### TASK TO CARRY OUT
Transcribe the text of every entry below word for word, line by line, and leave the pictures out.

(Entries listed in a dataset)
----

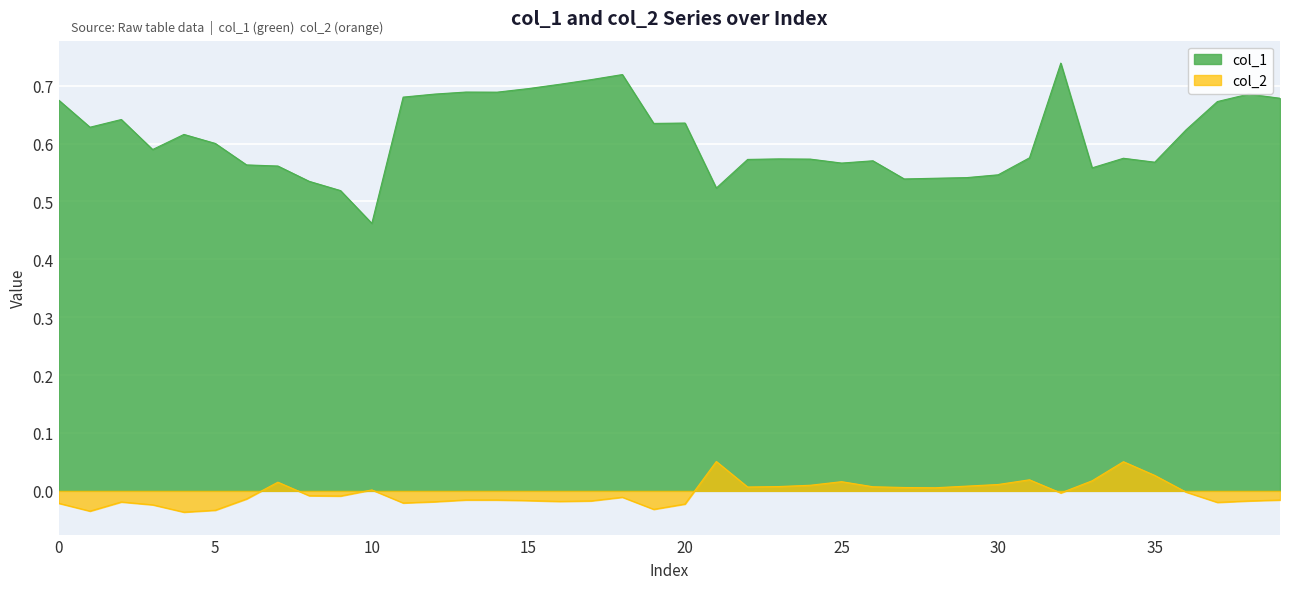

How many data points in col_2 are less than 0?

24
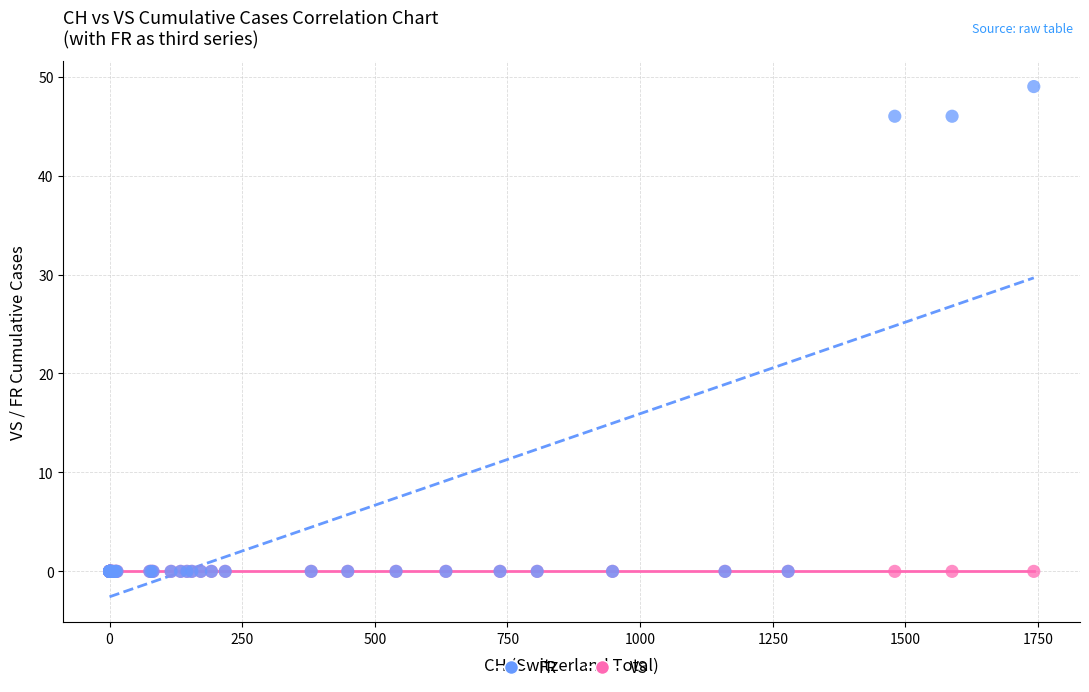

What are all the series names shown in the legend?

FR, VS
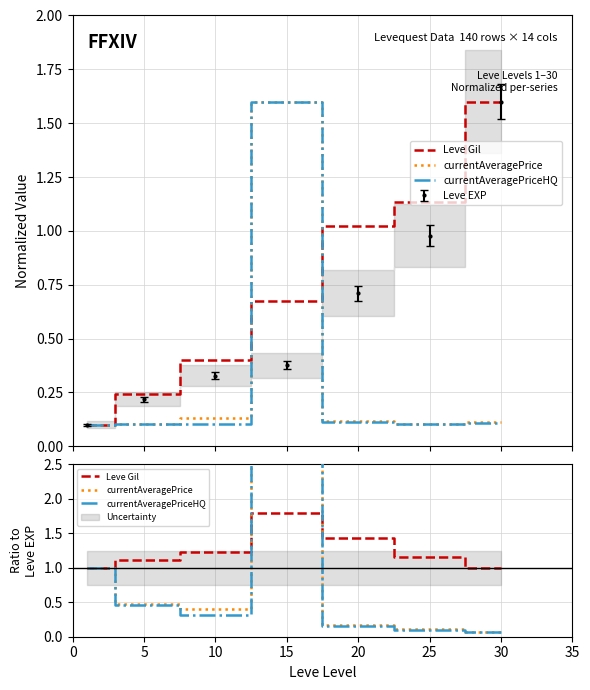

Does the chart have visible grid lines?

Yes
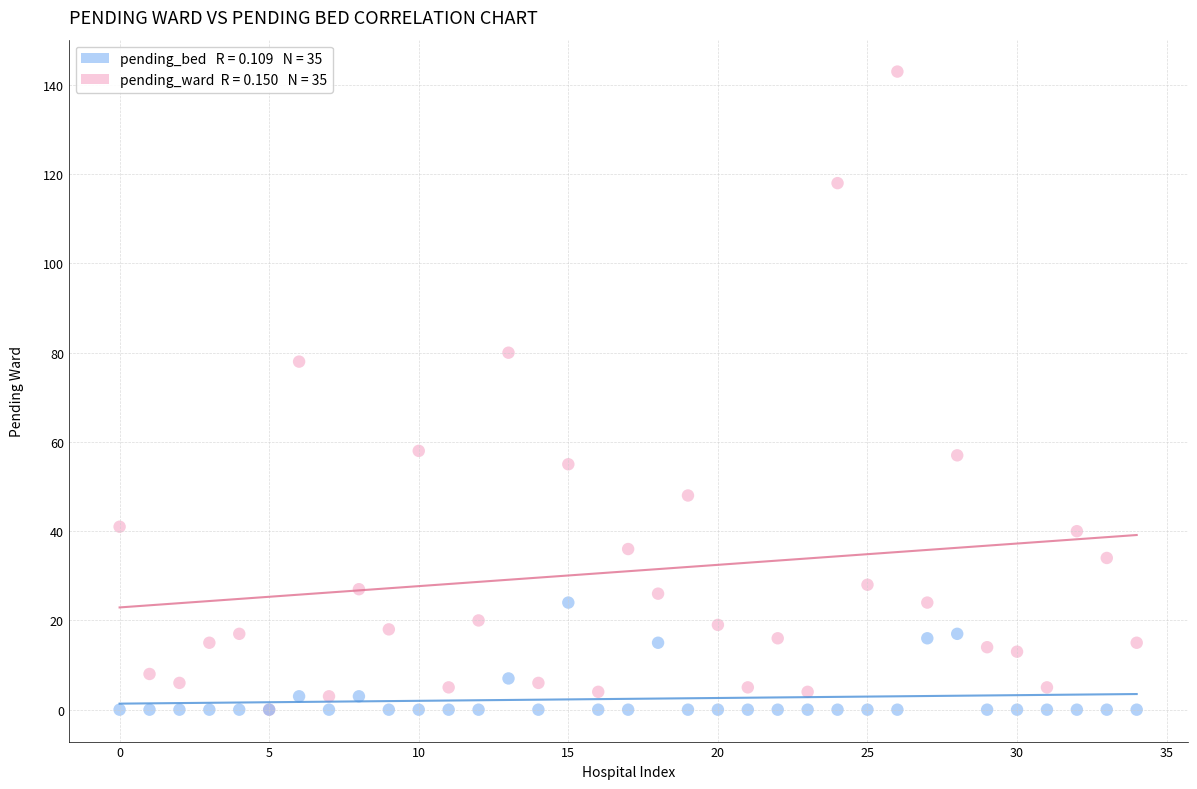

Across all series, what Y value is closest to 71?

78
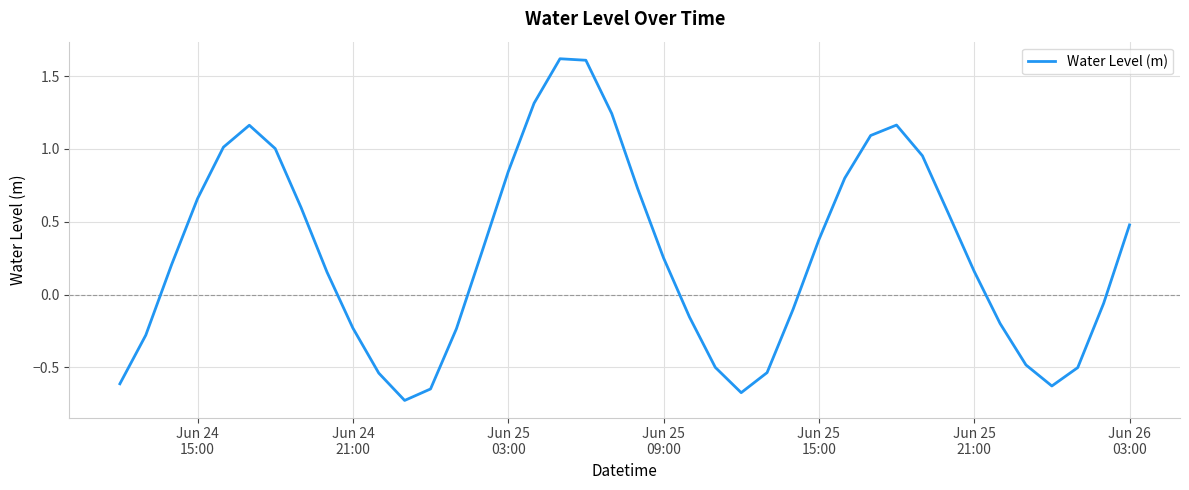

What is the maximum value shown in the chart?

1.6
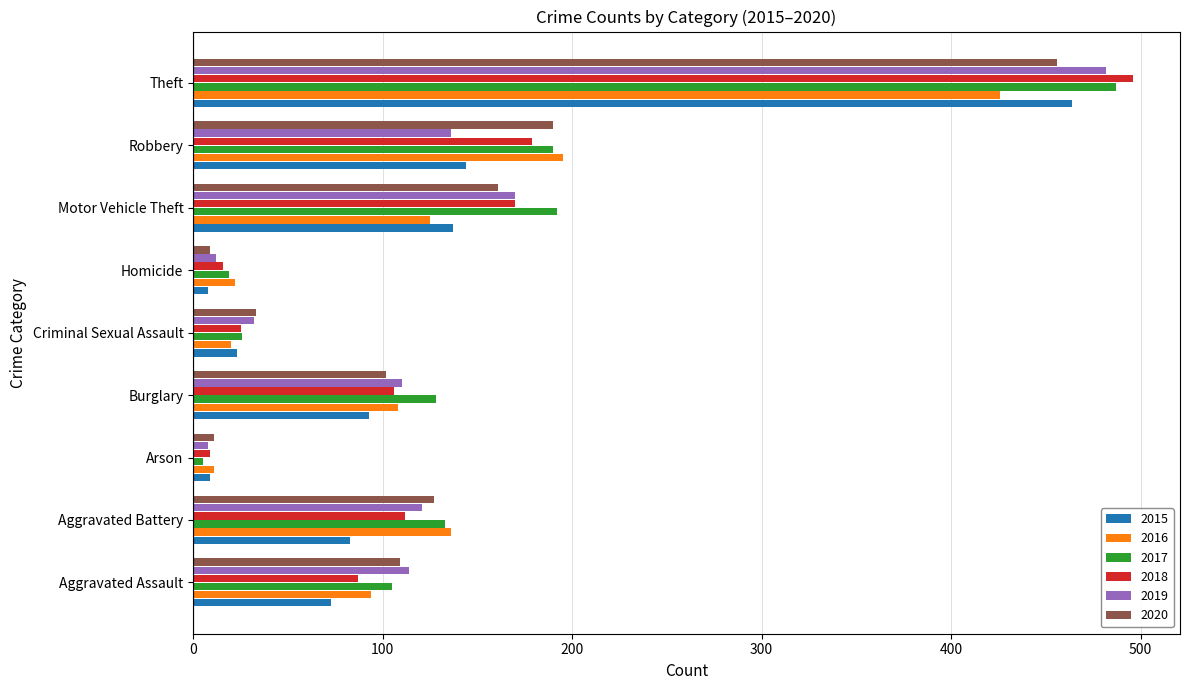

The 2019 series shows 12 at Homicide. True or false?

True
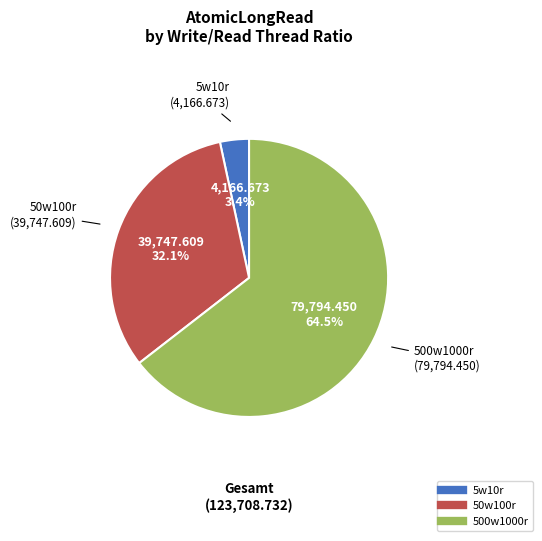

How many segments does this pie chart have?

3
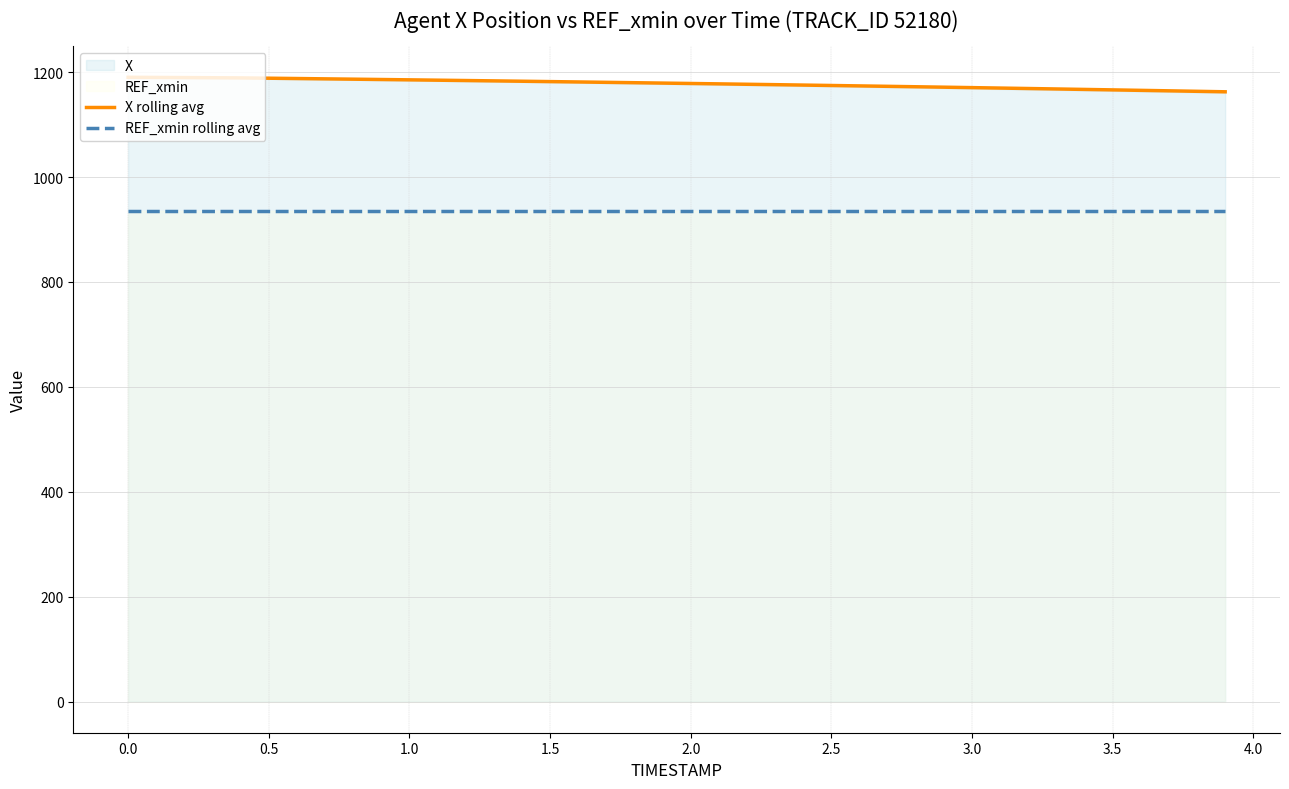

Which series has the widest spread of values?

X rolling avg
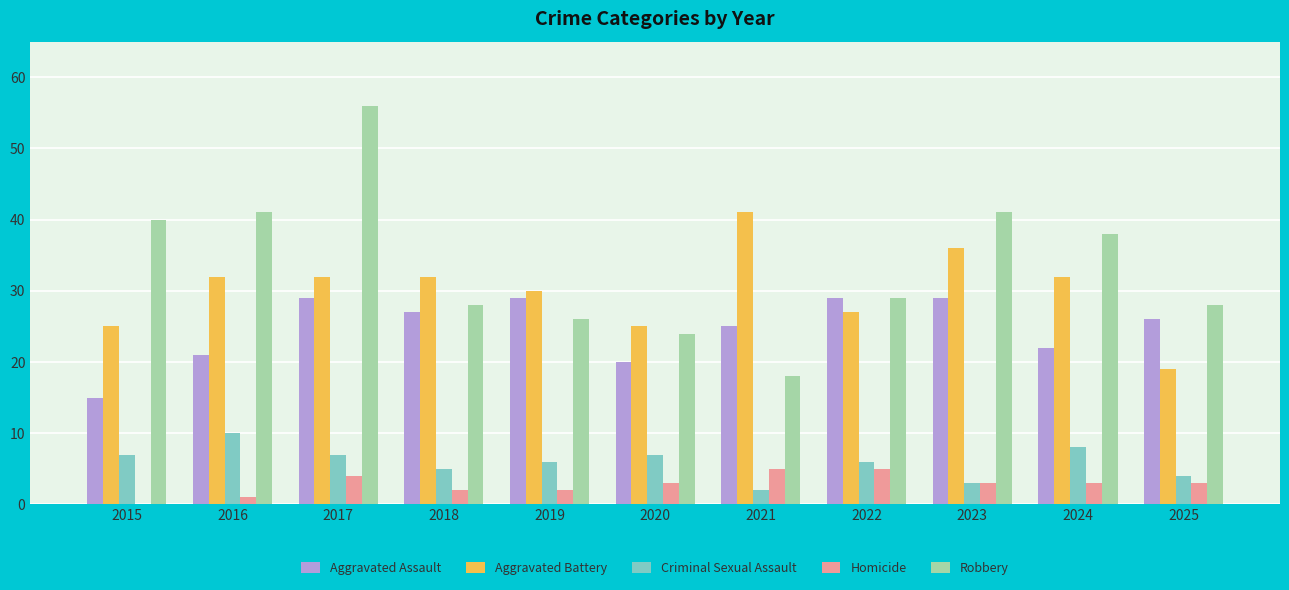

What is the average value of the Robbery series?

34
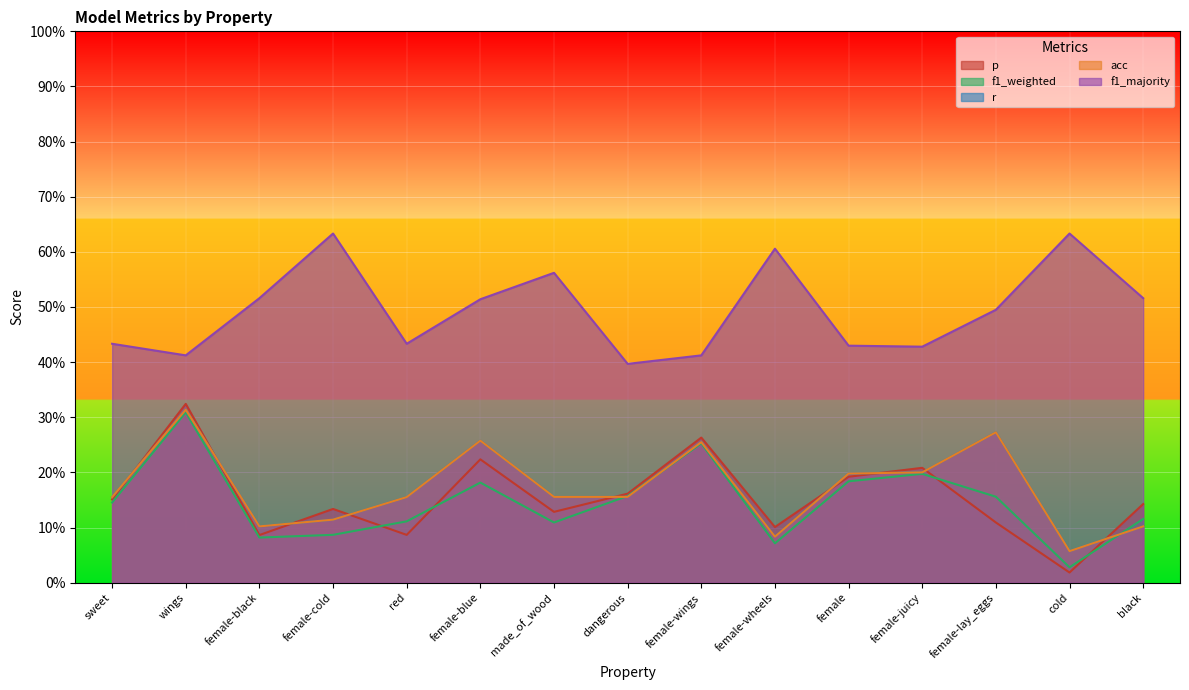

After their last crossing, which series has the higher values: f1_weighted or p?

p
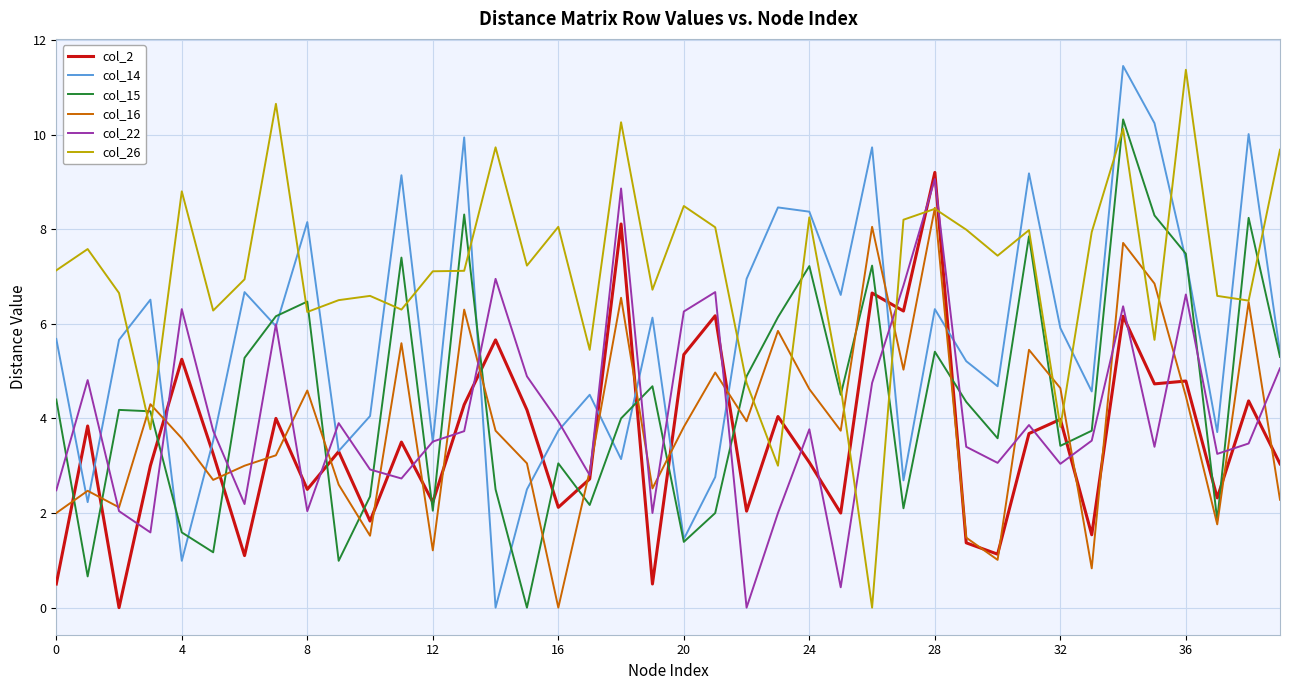

Which series has the largest total across all categories?

col_26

----

### TASK ANSWER
How many data points in col_2 are less than 0?

24

What are all the series names shown in the legend?

FR, VS

Does the chart have visible grid lines?

Yes

Across all series, what Y value is closest to 71?

78

What is the maximum value shown in the chart?

1.6

The 2019 series shows 12 at Homicide. True or false?

True

How many segments does this pie chart have?

3

Which series has the widest spread of values?

X rolling avg

What is the average value of the Robbery series?

34

After their last crossing, which series has the higher values: f1_weighted or p?

p

Which series has the largest total across all categories?

col_26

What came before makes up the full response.